Stock Turns: What it is and how it Works!
A stock turn measures how many times a product is sold and replaced in a given time. This ratio determines how your business performs and how well your inventory management works. In retail, businesses want as high a stock turn as possible. While maintaining low inventory costs and having their customers correctly supplied.
Stock turn measures the frequency with which a stock moves in your shop. It is a critical KPI for retail.
Manually it is calculated as
Stockturn = (Cost of Goods Sold) / (Average Inventory cost)
But computers work by quantity so if you have sold 100 in a year and have an average of 20 in stock, your stock turn is 100/20 = 5. The magic number is 12 as most suppliers give a month's credit so 12 means you do not pay for the stock.
How to calculate your stock turns.
Main Menu > Cash Register > Register Reports > expand Stock > select/double click the report “Show Stock Turn by Dissection and Item.
Here is the sample I produced showing the stock turns by the department.
Best practices for analysing stock turns
Much has been written about this, but generally, a higher stock turn rate is better, but this is only sometimes the case.
Look at the high and low numbers.
Low stock turns
Any business should be wary of a low stock turn rate because it indicates that you are not selling these items as quickly as you are buying them. This could be brought on for many reasons, such as having too many slow-moving products or needing better inventory management. This ties up capital and space that could be used for other things. So you must determine the cause and take steps to rectify it.
High stock turns
Conversely, a business with a high stock turnover rate moves its inventory quickly. Although generally regarded as positive, it may also show that you need to sell too cheaply; if so, consider selling less for a higher price.

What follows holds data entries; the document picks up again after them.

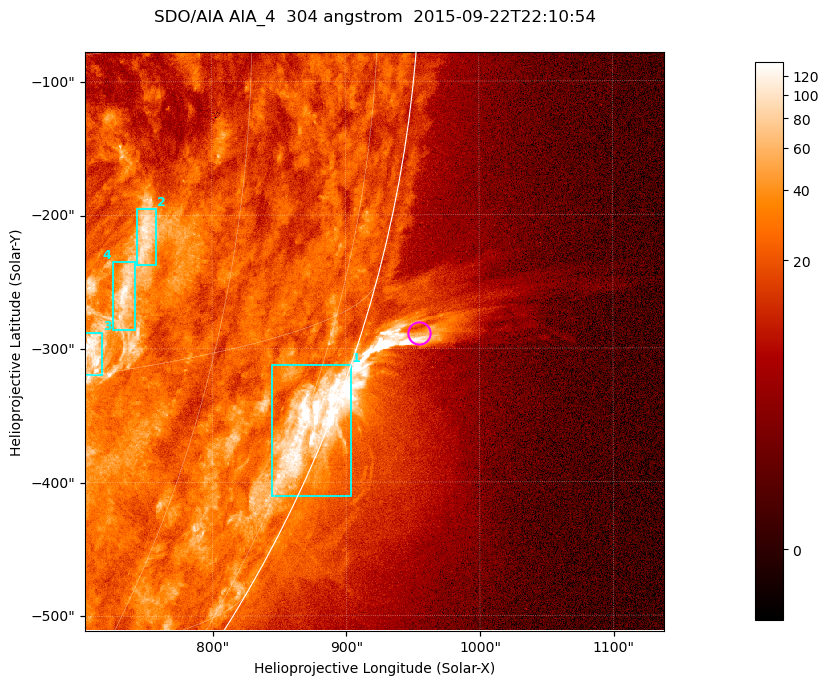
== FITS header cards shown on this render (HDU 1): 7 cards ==
TELESCOP= 'SDO/AIA '           / For AIA: SDO/AIA
INSTRUME= 'AIA_4   '           / For AIA: AIA_ATA1, AIA_ATA2, AIA_ATA3 or AIA_AT
WAVELNTH=                  304 / [angstrom] Wavelength
WAVEUNIT= 'angstrom'           / Wavelength unit: angstrom
DATE-OBS= '2015-09-22T22:10:54.124' / [ISO] Date when observation started; ISO 8
CTYPE1  = 'HPLN-TAN'           / CTYPE1; Typically HPLN
CTYPE2  = 'HPLT-TAN'           / CTYPE2; Typically HPLT

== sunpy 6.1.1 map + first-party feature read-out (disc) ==
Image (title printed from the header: SDO/AIA AIA_4  304 angstrom  2015-09-22T22:10:54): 722 x 722 px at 0.6 arcsec/px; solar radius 956 arcsec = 1593 px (partial field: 2.9% of the solar disc is inside the frame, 45% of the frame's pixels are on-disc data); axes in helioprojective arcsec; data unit not stated in the header (colour bar unlabelled)
Orientation: roll -0.132 deg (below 1 deg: not rotated)
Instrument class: DISC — disc imager (sunpy class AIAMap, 304 A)
Bright regions (active regions / flare kernels): reference = the on-disc median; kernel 7 px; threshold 5 sigma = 48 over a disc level ~23.4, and >= 1.15x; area >= 521 px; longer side >= 9 px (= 5.4 arcsec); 4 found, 4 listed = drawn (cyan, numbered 1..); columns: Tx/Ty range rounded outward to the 2 arcsec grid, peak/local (2 s.f.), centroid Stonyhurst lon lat
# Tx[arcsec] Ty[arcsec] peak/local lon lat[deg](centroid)
1 844..904 -410..-312 7.9 +77 -21
2 742..758 -238..-194 4.9 +52 -9
3 704..718 -320..-288 5.5 +50 -14
4 724..744 -286..-234 5.1 +51 -11
Off-limb structures (1.02-1.3 R_sun): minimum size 260 px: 9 found; the strongest spans PA ~250..255 deg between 1.02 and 1.15 R_sun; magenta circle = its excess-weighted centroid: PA ~255 deg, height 1.04 R_sun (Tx ~956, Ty ~-288 arcsec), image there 3.6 x the reference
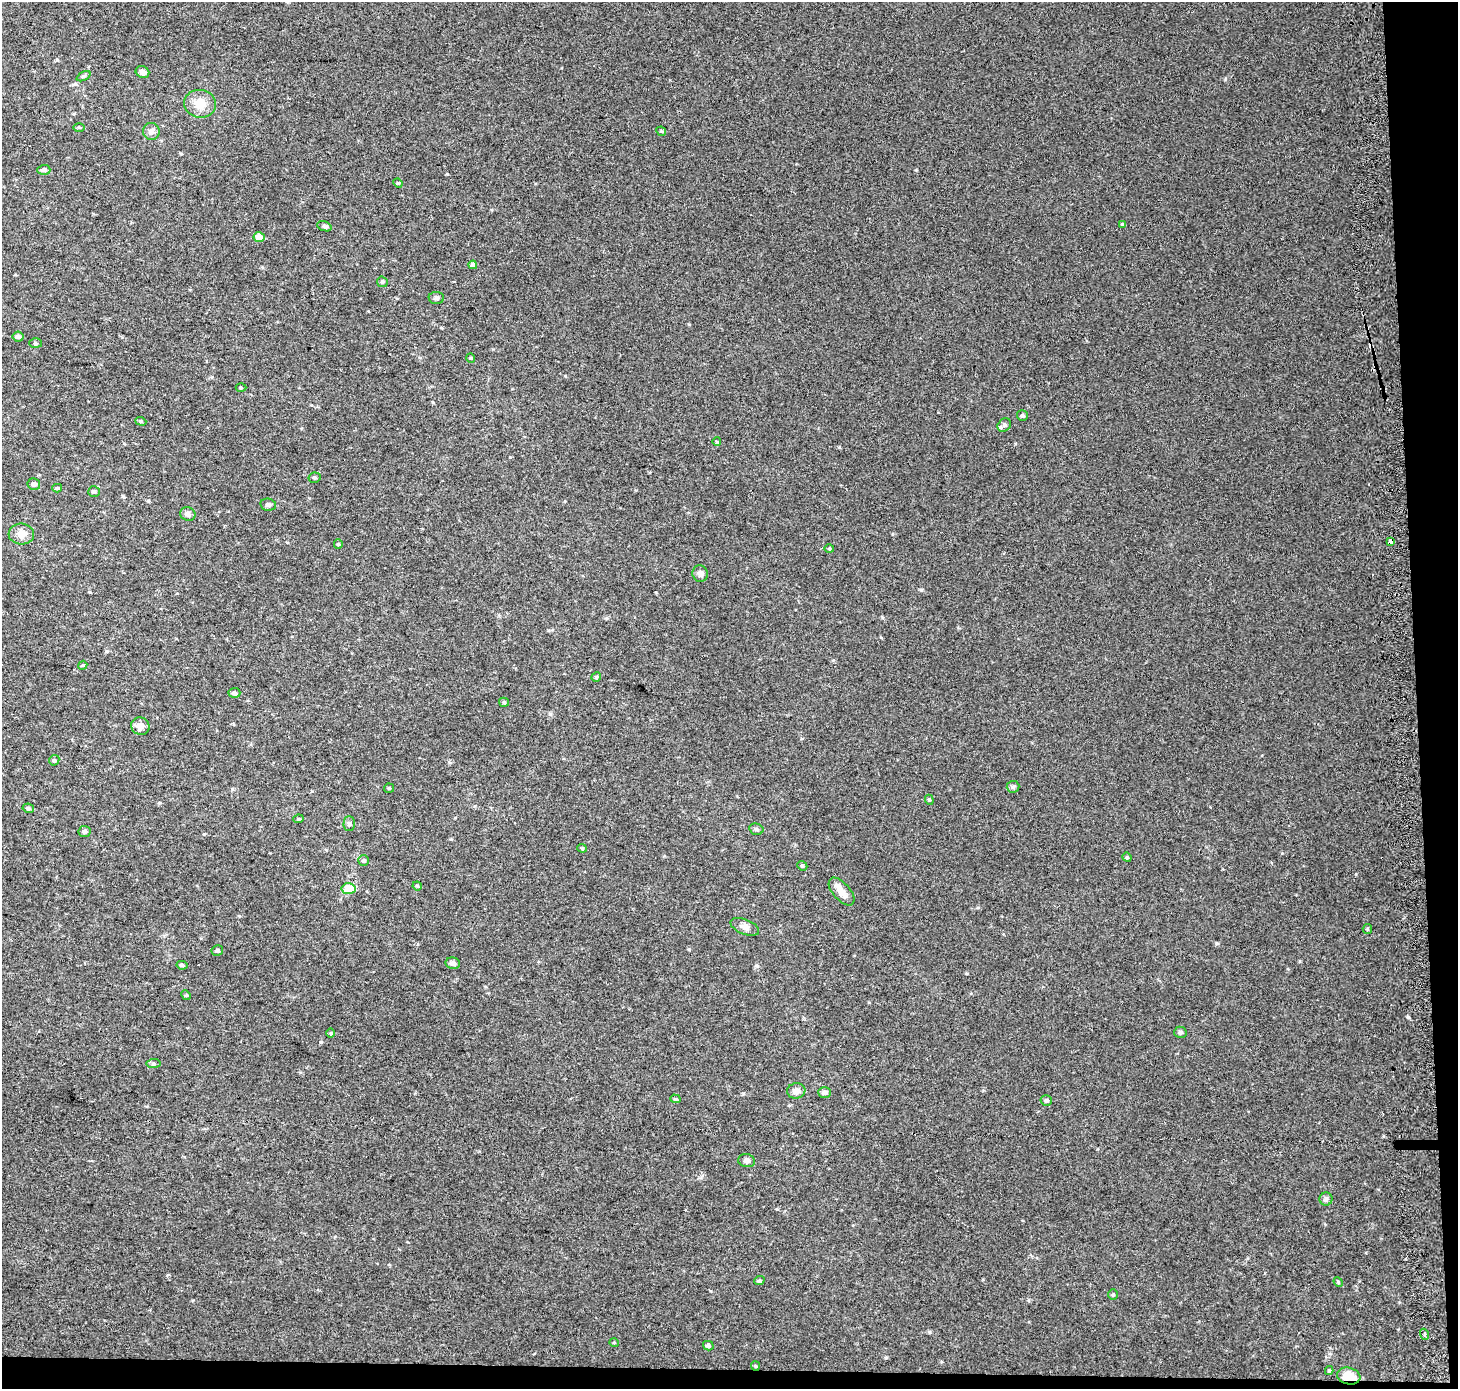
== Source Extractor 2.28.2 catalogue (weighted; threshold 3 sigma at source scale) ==
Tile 9 of 3 x 3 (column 3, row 3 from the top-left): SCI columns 2986-4441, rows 1-1387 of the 4514 x 4169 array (HDU 1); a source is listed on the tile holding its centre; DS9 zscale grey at full resolution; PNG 1460 x 1391 px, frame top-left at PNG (2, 2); each listed source drawn as its Kron ellipse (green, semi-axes under 4 px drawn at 4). Shown black and unused: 4% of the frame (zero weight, under 2 of 3 exposures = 2% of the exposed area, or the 3 px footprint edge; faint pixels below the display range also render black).
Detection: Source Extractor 2.28.2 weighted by HDU 2 'WHT'; one run over the whole footprint, this tile lists its part. Background 0.0549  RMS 0.012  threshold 0.054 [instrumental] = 3 sigma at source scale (4.5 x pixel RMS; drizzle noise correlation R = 1.50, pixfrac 1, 0.0396/0.0396 arcsec/px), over >= 5 px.
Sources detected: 80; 1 cosmic-ray / hot-pixel residue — neither listed nor drawn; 1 inside a brighter listed object's ellipse — not listed separately; the other 78 listed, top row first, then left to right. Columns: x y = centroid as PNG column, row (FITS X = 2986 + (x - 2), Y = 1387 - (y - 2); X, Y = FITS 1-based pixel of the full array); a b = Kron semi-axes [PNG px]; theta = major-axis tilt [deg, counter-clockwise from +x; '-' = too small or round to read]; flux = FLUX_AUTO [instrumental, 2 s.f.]
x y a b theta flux
142 72 7 5 -22 5.2
84 76 7 4 26 1.8
200 104 16 14 -7 18
79 127 5 3 - 1.1
661 131 5 4 - 1.3
151 132 8 8 - 4.5
44 170 6 5 - 3.5
398 183 5 4 - 1.4
1122 224 4 3 - 1.3
324 226 7 4 -19 2
259 237 5 5 - 16
473 265 4 4 - 4.1
382 282 6 5 - 1.9
436 298 8 6 -4 2.7
18 336 5 5 - 4.3
35 343 6 5 - 2
471 358 5 3 - 0.96
241 387 5 3 - 1.2
1022 415 5 5 - 2.1
141 421 6 4 -19 1.6
1004 425 7 6 - 2.9
717 442 4 3 - 0.96
315 478 6 5 - 2
34 484 6 5 - 4.1
57 488 5 3 - 2
94 492 6 5 - 2.6
268 505 8 6 -12 2.9
188 514 8 6 -21 4.1
21 534 13 10 -3 9.8
1391 542 4 4 - 36
338 544 4 4 - 1.3
829 549 5 3 - 1.2
700 574 8 7 - 4.3
83 665 4 3 - 1.2
596 677 5 4 - 2
234 693 6 5 - 2.8
504 702 5 4 - 1.6
140 726 9 8 - 7.7
54 760 5 4 - 1.8
1013 787 6 5 - 2.3
389 788 5 4 - 1.3
929 800 5 4 - 1.4
28 808 6 4 -11 2.1
298 819 5 4 - 1.3
349 823 7 5 89 2.3
756 829 7 5 -14 2.5
85 831 6 5 - 2.8
582 848 4 4 - 1.4
1127 857 5 4 - 1.5
363 860 5 5 - 2.1
802 866 5 4 - 1.7
417 886 4 4 - 1.5
348 889 7 5 5 29
841 892 17 8 -48 9.1
745 927 15 7 -22 6
1367 929 5 4 - 1.3
217 951 6 5 - 2.3
453 963 7 6 - 4
182 965 5 4 - 2
186 995 5 4 - 1.4
1180 1032 6 5 - 2.4
331 1033 5 3 - 1.1
153 1064 7 4 6 1.9
796 1091 9 7 10 6.7
825 1093 6 5 - 3.8
675 1099 5 4 - 1.4
1046 1100 5 5 - 2.7
747 1161 8 6 -11 3.7
1326 1199 6 6 - 2.7
759 1281 5 4 - 2.1
1338 1282 5 4 - 1.5
1113 1295 5 4 - 1.7
1424 1334 5 3 - 1.3
614 1343 5 3 - 1
708 1346 5 4 - 3.1
755 1366 5 4 - 1.5
1329 1371 4 4 - 1.3
1349 1376 12 8 -11 20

Also, it could indicate that we need more stock to meet customer demand. You may have lost sales. This can hurt your company's reputation as your customers can't buy what they want if this is the case. The cause could be brought on by inadequate inventory management or poor or inaccurate forecasting.
Just in Time
Implementing a "Just in Time" inventory management system is a standard method for increasing stock retail.
In retail, this is commonly stated as
"Buy small and often"
We order products as needed here instead of ordering large quantities. If your stock ordering is automated, this is easy to do. It helps to keep inventory levels low and free up capital, but if something goes wrong, it could result in no sales because there would be no stock.
A modern retail business keeps track of stock turns as a crucial metric. By implementing stock turns analysis, you can ensure that you as supplying your customers with their needs.